### Work instructions
Below is a block of entries; repeat exactly the lines starting at the line that contains "M0,1453L59,1473V1475L52,1483L0,1464Z" and ending at the line that contains "M181,259H190L108,308L101,306Z", both included.

### Source material
-- Opening Marker --

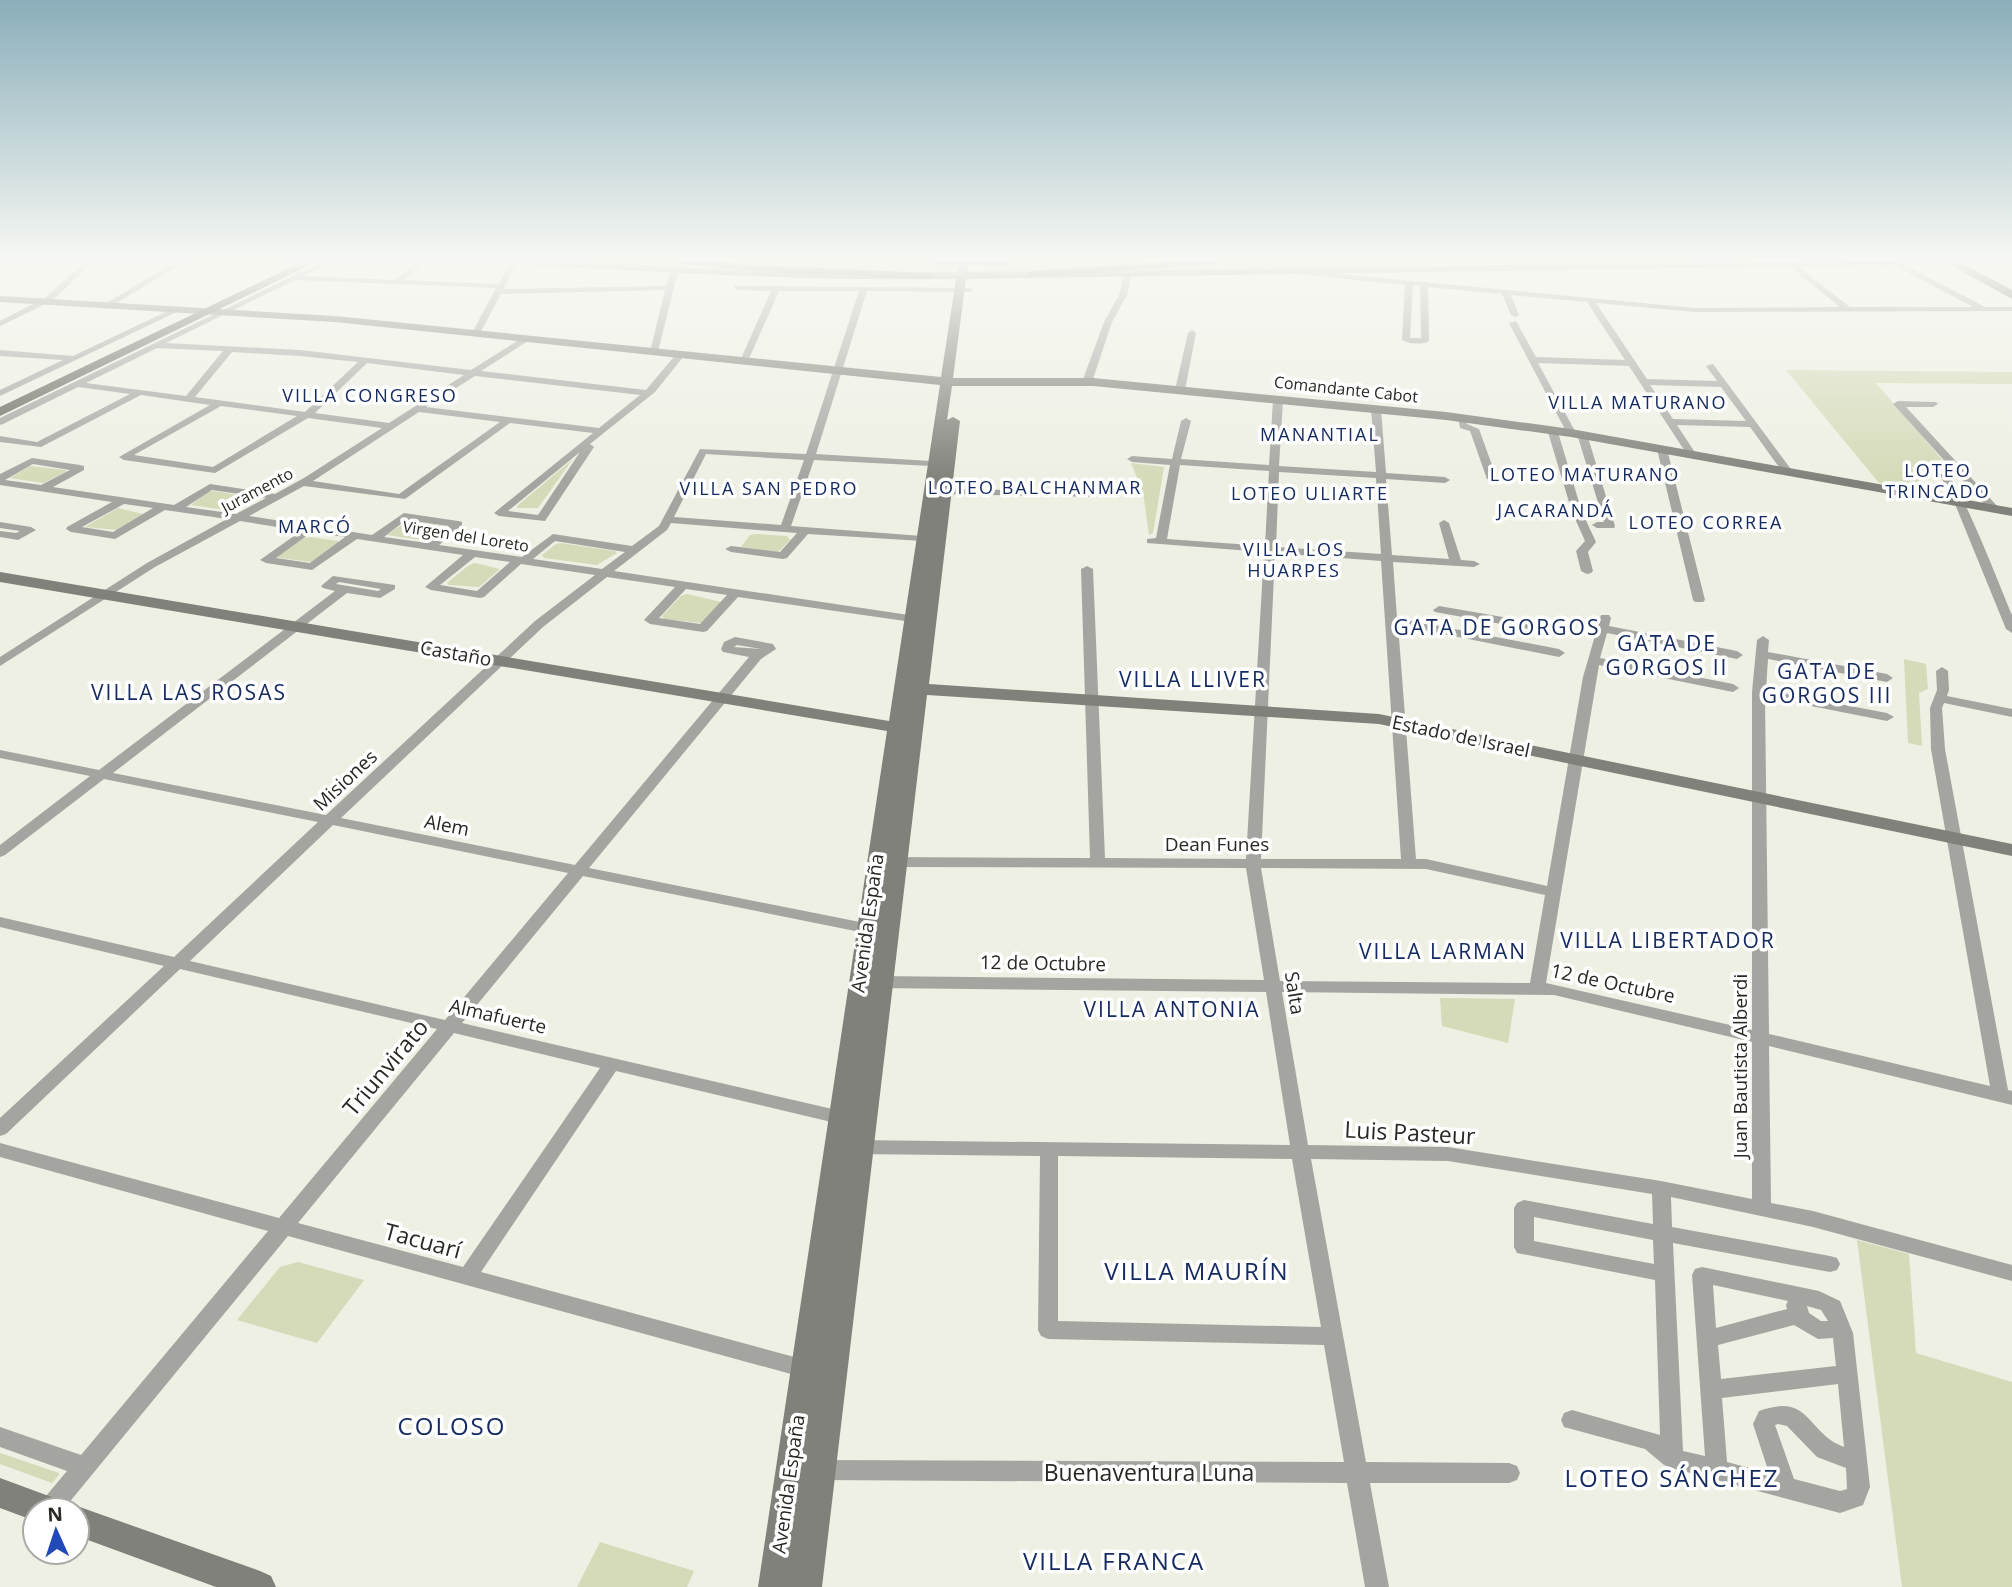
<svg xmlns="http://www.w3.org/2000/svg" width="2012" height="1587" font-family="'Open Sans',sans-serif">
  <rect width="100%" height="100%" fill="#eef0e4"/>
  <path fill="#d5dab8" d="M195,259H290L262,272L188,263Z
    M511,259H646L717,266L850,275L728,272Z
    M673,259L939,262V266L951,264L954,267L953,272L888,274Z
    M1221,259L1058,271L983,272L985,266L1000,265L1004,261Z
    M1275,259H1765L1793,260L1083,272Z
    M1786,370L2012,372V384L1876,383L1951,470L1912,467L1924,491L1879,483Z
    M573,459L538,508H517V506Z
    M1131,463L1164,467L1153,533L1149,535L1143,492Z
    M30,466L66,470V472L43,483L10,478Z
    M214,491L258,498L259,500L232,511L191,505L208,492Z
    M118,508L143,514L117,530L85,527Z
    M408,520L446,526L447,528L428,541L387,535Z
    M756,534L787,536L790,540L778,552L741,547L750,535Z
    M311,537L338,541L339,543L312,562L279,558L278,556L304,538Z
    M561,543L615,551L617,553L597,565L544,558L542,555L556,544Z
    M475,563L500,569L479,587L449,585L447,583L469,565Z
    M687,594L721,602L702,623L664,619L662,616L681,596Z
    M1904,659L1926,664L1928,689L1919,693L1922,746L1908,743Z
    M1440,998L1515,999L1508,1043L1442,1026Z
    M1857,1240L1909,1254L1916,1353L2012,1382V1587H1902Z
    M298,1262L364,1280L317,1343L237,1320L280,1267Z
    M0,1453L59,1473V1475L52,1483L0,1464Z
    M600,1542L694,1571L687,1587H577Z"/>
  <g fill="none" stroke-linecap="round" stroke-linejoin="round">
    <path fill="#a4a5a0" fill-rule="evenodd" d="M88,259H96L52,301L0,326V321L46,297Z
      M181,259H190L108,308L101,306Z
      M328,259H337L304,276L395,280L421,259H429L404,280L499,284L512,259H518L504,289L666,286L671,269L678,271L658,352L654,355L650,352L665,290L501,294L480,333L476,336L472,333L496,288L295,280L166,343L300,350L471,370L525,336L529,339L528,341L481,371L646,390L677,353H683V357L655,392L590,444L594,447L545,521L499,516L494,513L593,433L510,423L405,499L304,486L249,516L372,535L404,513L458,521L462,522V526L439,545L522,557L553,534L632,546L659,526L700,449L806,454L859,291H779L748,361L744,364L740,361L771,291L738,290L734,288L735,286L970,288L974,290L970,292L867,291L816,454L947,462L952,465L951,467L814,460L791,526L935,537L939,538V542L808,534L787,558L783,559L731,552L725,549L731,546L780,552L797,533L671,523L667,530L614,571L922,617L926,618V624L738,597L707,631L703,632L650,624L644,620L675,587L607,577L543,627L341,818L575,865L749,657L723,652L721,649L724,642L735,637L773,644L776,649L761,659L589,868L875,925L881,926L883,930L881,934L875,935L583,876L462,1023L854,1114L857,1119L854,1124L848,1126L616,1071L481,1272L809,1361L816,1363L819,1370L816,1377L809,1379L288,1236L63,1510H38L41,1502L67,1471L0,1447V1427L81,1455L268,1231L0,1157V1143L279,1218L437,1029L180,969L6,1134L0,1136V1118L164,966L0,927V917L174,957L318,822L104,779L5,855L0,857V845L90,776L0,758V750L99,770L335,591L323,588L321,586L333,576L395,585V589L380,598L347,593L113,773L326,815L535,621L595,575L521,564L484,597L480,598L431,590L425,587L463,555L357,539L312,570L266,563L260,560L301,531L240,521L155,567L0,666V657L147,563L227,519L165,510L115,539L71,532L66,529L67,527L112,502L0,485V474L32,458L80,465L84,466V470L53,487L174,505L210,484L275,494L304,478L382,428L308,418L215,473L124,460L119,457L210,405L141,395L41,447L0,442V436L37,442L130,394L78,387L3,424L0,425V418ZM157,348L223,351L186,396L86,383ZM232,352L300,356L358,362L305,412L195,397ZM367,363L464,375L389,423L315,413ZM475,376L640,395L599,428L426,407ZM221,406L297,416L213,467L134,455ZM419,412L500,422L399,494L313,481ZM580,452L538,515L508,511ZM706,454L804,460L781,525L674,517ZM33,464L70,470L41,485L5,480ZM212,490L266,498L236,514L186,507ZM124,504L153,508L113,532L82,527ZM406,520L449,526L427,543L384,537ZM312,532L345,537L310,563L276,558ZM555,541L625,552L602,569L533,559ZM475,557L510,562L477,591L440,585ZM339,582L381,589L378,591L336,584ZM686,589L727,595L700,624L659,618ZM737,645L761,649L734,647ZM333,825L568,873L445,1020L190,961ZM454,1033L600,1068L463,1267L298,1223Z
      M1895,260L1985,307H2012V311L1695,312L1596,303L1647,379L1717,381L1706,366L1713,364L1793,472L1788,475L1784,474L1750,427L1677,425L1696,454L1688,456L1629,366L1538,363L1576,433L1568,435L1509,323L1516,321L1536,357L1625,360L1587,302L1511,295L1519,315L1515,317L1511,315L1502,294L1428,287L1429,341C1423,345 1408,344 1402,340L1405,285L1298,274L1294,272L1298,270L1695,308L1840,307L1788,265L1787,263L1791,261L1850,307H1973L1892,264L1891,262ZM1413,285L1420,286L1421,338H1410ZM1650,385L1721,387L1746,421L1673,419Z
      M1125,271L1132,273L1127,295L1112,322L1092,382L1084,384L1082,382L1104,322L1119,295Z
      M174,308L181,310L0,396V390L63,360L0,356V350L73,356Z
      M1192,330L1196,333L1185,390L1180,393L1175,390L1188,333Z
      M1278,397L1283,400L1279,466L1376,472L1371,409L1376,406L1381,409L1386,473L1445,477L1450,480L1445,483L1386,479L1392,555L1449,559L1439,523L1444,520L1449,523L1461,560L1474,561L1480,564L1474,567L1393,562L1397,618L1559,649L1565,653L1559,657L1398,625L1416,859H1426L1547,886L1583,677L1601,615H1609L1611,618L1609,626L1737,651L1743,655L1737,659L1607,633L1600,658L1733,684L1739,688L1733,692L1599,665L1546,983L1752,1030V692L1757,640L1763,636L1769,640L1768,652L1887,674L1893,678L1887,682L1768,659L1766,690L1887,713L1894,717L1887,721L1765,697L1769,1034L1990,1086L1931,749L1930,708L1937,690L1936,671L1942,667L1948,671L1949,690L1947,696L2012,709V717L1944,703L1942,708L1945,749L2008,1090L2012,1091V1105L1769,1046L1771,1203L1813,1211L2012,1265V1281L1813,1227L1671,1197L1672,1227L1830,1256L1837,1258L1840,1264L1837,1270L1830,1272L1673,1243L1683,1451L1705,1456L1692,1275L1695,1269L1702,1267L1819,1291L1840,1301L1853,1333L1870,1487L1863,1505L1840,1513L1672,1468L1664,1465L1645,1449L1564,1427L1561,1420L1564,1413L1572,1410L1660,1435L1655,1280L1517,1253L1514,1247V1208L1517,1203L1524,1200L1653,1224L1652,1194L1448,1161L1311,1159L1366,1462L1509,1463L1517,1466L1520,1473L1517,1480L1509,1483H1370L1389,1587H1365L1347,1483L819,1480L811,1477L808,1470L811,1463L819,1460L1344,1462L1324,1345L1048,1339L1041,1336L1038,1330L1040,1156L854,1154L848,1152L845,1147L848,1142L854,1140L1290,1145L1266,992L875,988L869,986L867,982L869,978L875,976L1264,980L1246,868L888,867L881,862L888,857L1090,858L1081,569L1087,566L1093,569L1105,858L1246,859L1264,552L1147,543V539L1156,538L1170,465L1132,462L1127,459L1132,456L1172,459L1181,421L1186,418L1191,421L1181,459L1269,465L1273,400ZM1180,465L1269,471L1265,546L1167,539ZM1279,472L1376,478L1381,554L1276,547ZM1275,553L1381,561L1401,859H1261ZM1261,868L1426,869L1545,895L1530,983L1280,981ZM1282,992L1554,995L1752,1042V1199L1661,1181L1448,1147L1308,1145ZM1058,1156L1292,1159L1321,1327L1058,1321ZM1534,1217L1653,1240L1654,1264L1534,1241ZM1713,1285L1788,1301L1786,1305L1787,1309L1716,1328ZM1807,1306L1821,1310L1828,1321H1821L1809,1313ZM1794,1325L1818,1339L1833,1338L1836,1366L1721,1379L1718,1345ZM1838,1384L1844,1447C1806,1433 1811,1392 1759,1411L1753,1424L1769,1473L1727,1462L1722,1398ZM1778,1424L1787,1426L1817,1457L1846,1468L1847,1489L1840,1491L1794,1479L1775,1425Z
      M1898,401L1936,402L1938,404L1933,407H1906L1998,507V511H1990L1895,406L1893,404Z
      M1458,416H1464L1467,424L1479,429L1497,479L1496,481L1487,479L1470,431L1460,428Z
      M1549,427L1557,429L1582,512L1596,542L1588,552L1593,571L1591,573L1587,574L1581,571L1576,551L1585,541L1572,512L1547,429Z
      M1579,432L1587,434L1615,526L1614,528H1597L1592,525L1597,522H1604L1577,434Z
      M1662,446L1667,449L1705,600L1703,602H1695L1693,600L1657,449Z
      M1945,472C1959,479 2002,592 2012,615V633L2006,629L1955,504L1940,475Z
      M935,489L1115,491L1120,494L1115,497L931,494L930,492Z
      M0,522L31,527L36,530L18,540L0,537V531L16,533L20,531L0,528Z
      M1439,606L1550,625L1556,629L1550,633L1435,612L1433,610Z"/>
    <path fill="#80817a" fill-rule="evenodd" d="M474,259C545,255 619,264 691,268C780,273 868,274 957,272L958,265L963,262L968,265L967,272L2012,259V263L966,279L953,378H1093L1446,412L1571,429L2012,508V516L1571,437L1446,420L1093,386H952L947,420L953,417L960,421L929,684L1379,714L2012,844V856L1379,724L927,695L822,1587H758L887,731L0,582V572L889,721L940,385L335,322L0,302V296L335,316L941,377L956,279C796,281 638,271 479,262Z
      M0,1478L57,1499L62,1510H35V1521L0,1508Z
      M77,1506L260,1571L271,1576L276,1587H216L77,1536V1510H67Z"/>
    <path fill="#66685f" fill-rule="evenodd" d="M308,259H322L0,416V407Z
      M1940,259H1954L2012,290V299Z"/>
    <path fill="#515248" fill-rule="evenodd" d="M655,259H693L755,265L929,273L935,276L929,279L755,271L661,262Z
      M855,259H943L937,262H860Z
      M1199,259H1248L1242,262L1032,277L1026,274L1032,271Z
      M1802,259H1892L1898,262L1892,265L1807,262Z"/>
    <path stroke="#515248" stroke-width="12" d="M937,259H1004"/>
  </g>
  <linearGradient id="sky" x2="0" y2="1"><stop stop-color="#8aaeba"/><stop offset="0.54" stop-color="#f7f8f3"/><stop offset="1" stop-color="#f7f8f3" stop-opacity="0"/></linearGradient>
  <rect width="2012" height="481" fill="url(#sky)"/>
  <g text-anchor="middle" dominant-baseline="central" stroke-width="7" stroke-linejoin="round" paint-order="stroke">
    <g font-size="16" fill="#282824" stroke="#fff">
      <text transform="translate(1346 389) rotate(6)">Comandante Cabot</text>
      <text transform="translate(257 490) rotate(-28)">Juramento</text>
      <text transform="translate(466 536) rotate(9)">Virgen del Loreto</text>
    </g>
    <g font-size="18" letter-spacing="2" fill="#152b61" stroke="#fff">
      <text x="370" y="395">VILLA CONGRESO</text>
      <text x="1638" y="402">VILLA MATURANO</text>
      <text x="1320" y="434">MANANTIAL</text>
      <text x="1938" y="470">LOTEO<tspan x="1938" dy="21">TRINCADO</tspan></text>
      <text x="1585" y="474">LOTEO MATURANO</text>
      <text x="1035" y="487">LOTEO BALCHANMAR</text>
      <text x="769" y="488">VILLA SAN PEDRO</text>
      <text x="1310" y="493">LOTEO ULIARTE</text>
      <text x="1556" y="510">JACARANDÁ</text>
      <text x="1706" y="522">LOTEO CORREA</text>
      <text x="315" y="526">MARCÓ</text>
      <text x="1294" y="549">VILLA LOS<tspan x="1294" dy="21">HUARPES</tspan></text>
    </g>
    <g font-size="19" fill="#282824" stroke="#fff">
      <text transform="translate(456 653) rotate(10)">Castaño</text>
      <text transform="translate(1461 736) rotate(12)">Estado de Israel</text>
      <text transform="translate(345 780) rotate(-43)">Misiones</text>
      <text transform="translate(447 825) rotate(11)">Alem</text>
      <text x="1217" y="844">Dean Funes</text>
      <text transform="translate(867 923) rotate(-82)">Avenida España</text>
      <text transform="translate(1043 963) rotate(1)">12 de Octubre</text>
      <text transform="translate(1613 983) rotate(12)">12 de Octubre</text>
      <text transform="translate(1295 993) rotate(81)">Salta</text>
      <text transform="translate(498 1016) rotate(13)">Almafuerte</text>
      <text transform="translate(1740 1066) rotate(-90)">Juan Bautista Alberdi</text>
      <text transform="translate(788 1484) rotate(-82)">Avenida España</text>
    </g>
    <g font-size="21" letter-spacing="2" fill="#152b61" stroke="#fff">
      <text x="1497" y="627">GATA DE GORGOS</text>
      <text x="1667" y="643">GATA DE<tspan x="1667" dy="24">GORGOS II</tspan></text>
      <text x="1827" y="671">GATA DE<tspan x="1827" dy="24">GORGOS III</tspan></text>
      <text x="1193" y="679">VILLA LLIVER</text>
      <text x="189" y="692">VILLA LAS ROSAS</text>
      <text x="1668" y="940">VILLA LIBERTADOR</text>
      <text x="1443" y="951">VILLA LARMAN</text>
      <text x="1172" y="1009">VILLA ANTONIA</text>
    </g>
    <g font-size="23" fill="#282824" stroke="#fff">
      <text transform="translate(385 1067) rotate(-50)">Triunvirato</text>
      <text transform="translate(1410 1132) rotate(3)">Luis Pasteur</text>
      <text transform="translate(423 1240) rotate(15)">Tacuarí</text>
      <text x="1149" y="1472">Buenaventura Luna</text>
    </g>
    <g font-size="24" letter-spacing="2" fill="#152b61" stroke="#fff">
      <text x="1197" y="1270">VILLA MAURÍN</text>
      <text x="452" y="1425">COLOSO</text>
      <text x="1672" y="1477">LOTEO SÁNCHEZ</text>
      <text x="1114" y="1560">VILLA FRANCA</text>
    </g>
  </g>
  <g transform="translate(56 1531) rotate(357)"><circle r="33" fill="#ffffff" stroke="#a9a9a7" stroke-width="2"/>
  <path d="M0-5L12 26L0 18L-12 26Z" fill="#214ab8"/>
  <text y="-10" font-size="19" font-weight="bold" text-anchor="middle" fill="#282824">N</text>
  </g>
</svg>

-- Closing Marker --

### Completed task
    M0,1453L59,1473V1475L52,1483L0,1464Z
    M600,1542L694,1571L687,1587H577Z"/>
  <g fill="none" stroke-linecap="round" stroke-linejoin="round">
    <path fill="#a4a5a0" fill-rule="evenodd" d="M88,259H96L52,301L0,326V321L46,297Z
      M181,259H190L108,308L101,306Z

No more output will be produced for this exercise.